• **Passage provided**:
┌────────

Think about the current battle to defend against the HHS mandate. The bishops’ conference initial reaction was to protest the HHS rule because it threatened Catholic institutions – but they did not at first defend individual consciences at all. They wanted to carve-out an exception for Church-owned property but had nothing to say on behalf of the laity, much less the good of all citizens. That was clericalism of the first water! It was caring more about Church institutions than about either the truth or the people they're called to serve.

Thanks be to God (and Bishop Lori!) their approach has since broadened – but they still impose on us laity the view that nationalized health care is a good thing, except for this pesky contraception mandate. But there’s nothing in Church teaching that mandates a federal approach to health insurance as opposed to more local approaches– and turning over huge swathes of the economy to bureaucrats is an approach inherently at odds with respect for individual conscience. It weakens any religious claims on the state because instead of putting the onus on the state to make no laws infringing on free exercise of religion, we become reduced to begging for exemptions from laws that apply to everyone else, placing ourselves further and further on the fringe of society.

└────────

• **Source information**:
┌────────

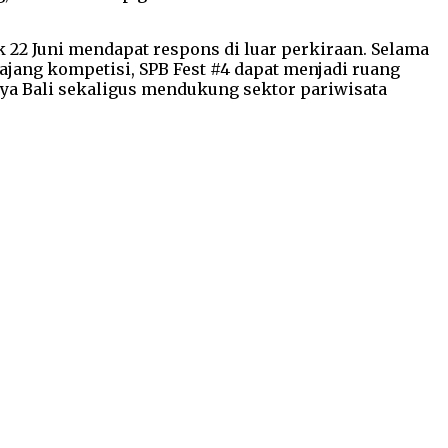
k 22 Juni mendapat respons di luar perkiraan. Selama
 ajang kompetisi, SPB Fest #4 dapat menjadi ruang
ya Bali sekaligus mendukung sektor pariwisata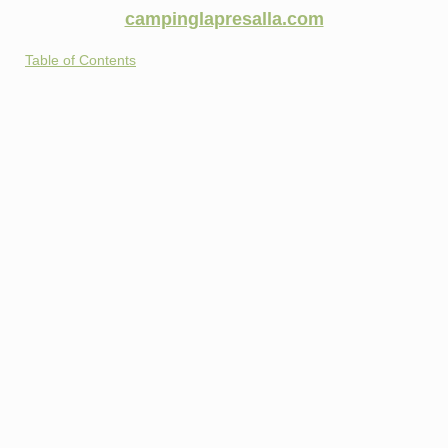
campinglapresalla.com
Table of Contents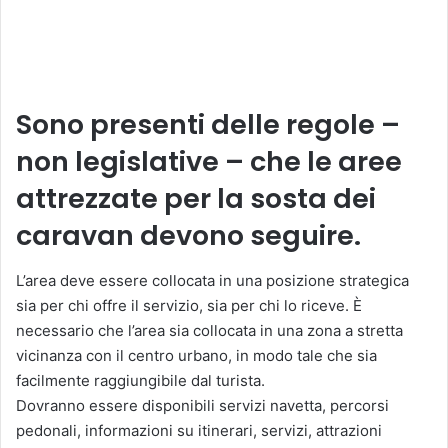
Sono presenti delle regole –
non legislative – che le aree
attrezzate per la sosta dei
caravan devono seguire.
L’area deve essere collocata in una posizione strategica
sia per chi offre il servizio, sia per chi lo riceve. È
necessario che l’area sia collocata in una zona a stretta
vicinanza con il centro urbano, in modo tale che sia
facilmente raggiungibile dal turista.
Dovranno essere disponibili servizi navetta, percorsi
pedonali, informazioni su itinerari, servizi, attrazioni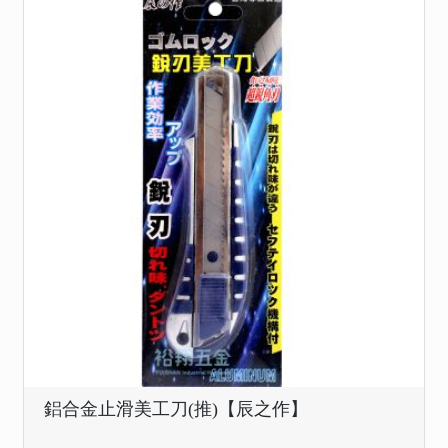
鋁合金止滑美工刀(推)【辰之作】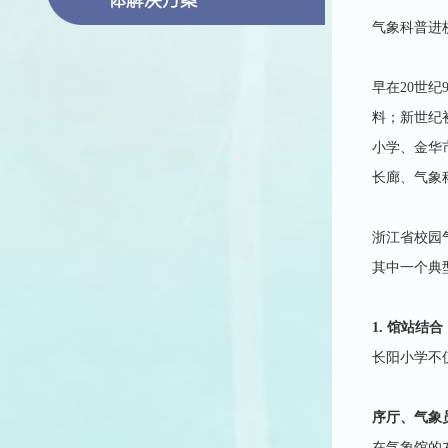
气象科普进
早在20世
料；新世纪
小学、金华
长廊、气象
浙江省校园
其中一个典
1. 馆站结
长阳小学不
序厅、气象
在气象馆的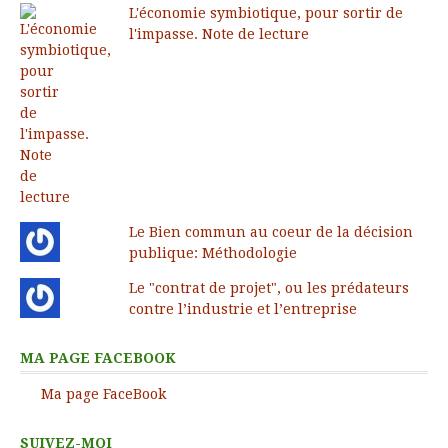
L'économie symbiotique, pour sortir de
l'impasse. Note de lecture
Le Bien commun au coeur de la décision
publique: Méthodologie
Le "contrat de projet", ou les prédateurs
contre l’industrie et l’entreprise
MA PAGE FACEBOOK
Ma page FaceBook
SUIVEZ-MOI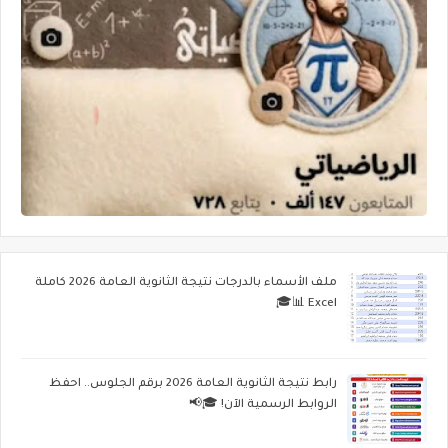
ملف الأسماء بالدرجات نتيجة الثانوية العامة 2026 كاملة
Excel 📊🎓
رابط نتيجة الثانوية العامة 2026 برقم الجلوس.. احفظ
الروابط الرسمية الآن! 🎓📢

└────────
┌────────

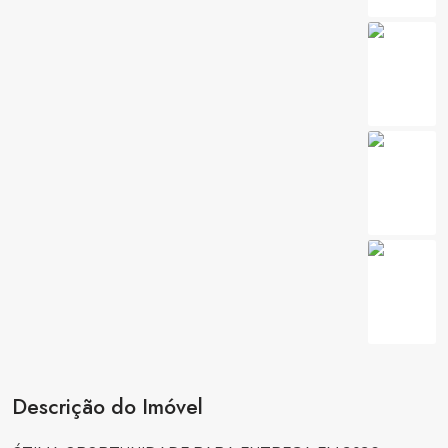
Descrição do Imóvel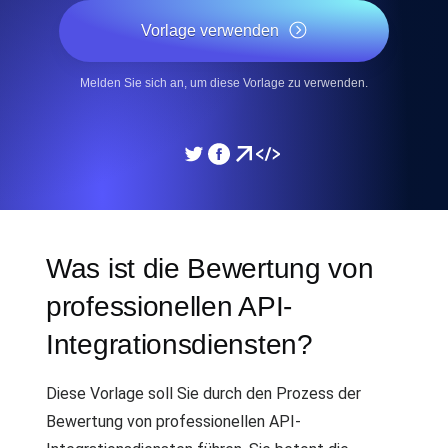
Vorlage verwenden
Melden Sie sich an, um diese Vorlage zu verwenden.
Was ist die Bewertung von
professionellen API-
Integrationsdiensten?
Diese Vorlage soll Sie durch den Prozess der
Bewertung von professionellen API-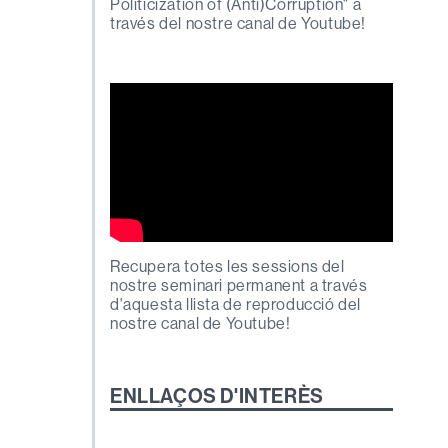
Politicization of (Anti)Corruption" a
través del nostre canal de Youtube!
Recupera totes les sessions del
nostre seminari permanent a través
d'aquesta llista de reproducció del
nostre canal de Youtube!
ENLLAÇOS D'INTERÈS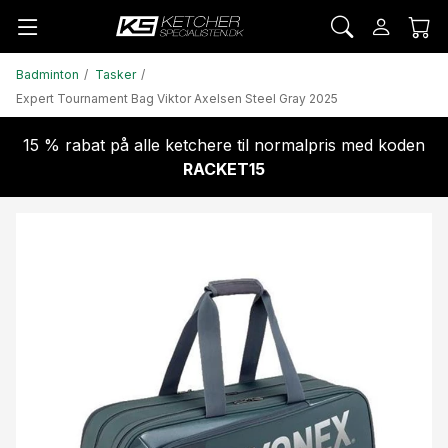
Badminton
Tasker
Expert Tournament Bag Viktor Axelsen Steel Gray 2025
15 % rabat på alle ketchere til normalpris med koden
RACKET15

└────────

Print the whole passage about the bishops and the HHS mandate word for word. The data has nothing to do with what you need to do here.

Think about the current battle to defend against the HHS mandate. The bishops’ conference initial reaction was to protest the HHS rule because it threatened Catholic institutions – but they did not at first defend individual consciences at all. They wanted to carve-out an exception for Church-owned property but had nothing to say on behalf of the laity, much less the good of all citizens. That was clericalism of the first water! It was caring more about Church institutions than about either the truth or the people they're called to serve.

Thanks be to God (and Bishop Lori!) their approach has since broadened – but they still impose on us laity the view that nationalized health care is a good thing, except for this pesky contraception mandate. But there’s nothing in Church teaching that mandates a federal approach to health insurance as opposed to more local approaches– and turning over huge swathes of the economy to bureaucrats is an approach inherently at odds with respect for individual conscience. It weakens any religious claims on the state because instead of putting the onus on the state to make no laws infringing on free exercise of religion, we become reduced to begging for exemptions from laws that apply to everyone else, placing ourselves further and further on the fringe of society.